2. More Resource Blocking: Alongside images, block other heavy resources like JavaScript and CSS that are non-essential for your scraping. Here's a refined code:
page.on('request', request => {
const resourceType = request.resourceType().toUpperCase();
if (['IMAGE', 'FONT', 'STYLESHEET', 'SCRIPT'].includes(resourceType))
request.abort();
else
request.continue();
});
3. Optimize Browser Context Reuse: Reuse a single browser context instead of opening a new tab each time. This can substantially lower resource consumption:
const context = await browser.createIncognitoBrowserContext();
const page = await context.newPage();
4. Use Minimal Viewport: Set a smaller viewport which can lessen rendering overhead:
await page.setViewport({ width: 800, height: 600 });
Implementing these steps should help you achieve better CPU efficiency while running your scraping tool on a DigitalOcean droplet. Keep monitoring the performance and adjust as necessary for optimal outcomes.

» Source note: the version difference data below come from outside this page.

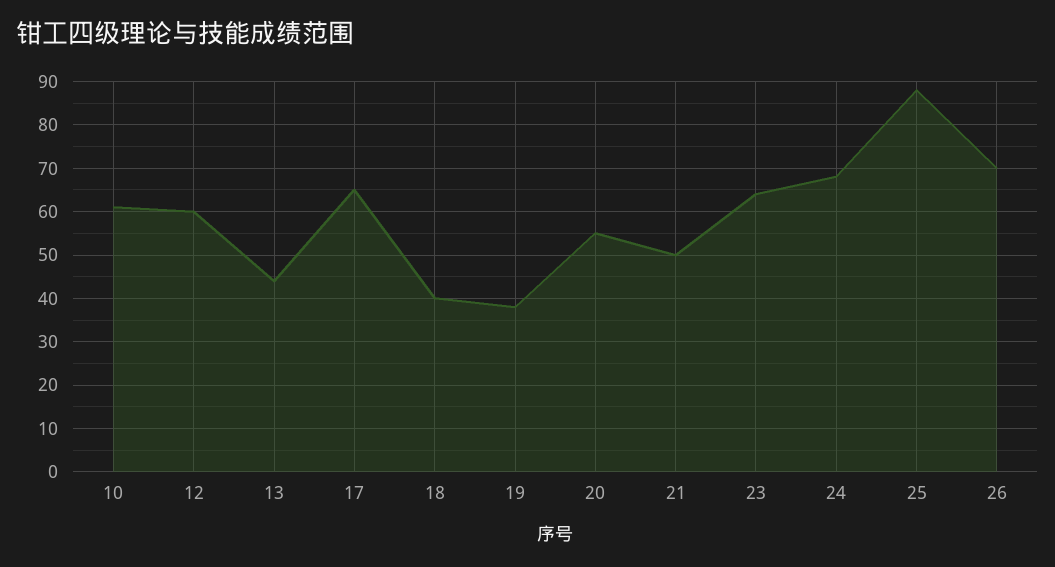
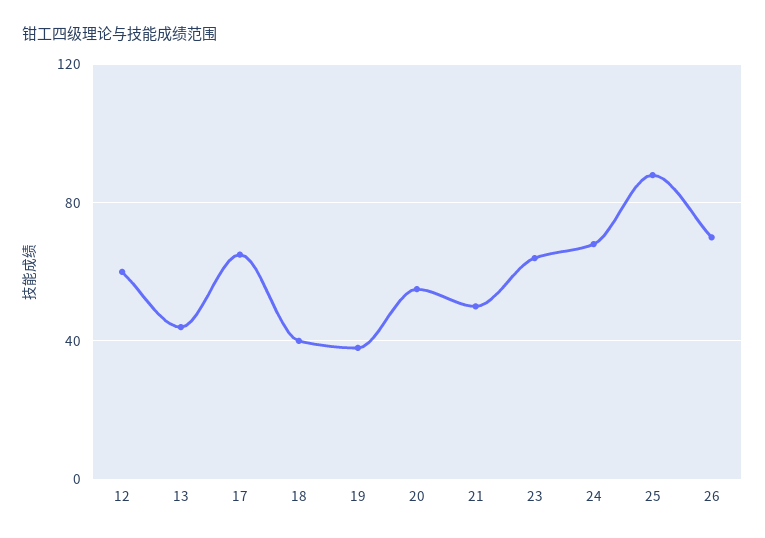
  {
-   "10": 60,
    "12": 60,
    "13": 45,
    "17": 65,
    "18": 40,
    "19": 40,
    "20": 55,
    "21": 50,
    "23": 65,
    "24": 70,
    "25": 90,
    "26": 70
  }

Managing CPU usage effectively when using Puppeteer for web scraping can be critical, especially on constrained environments like your DigitalOcean droplet. Here are some additional strategies you might consider:
1. Enable Site Isolation: Enabling site isolation can sometimes help improve performance by isolating tabs from each other. While it might not always lessen CPU, it can help prevent one tab from consuming all resources:
puppeteer.launch({
args: [
'--no-sandbox',
'--disable-setuid-sandbox',
'--disable-web-security',
'--disable-accelerated-2d-canvas',
'--disable-gpu',
'--enable-site-per-process'
],
headless: true
});
2. Limit Request Payload: Reduce the payload size by setting a timeout and adjusting the requests as needed. Adjusting the timeout can help manage CPU usage and maintain a steady flow without overwhelming the system:
await page.setDefaultNavigationTimeout(30000);
await page.setRequestInterception(true);
page.on('request', request => {
const resourceType = request.resourceType().toUpperCase();
if (['IMAGE', 'FONT', 'STYLESHEET', 'SCRIPT', 'MEDIA'].includes(resourceType))
request.abort();
else
request.continue();
});
3. Reduce Resource Priority: Look into Puppeteer's experimental options like Network.setResourcePriority
to control the network resource prioritization more effectively if applicable.
4. Adjust Concurrency Dynamically: Consider implementing a dynamic concurrency strategy that scales the number of active pages based on available CPU resources or scheduled times of low CPU usage. This can be quite helpful:
const maxConcurrentPages = Math.min(availableCPULevel / averageCPULoadPerPage, maxPages);
While some of these steps might require experimentation to see what fits your workload best, refining your approach with these optimizations is a great path towards reducing CPU impact without sacrificing performance.
To reduce CPU usage in your Puppeteer setup, consider the following:
1. Limit Concurrent Pages: Try processing fewer pages at once, like 2-3, to reduce immediate load.
2. Further Resource Blocking: Besides images, block other non-essential resources:
page.on('request', request => {
const resourceType = request.resourceType().toUpperCase();
if (['IMAGE', 'FONT', 'STYLESHEET', 'SCRIPT'].includes(resourceType))
request.abort();
else
request.continue();
});
3. Reuse Browser Context: Instead of opening new tabs, reuse a single browser context:
const context = await browser.createIncognitoBrowserContext();
const page = await context.newPage();
4. Smaller Viewport: Set a smaller viewport to lessen rendering load:
await page.setViewport({ width: 800, height: 600 });
These strategies should help manage CPU consumption effectively on your DigitalOcean droplet.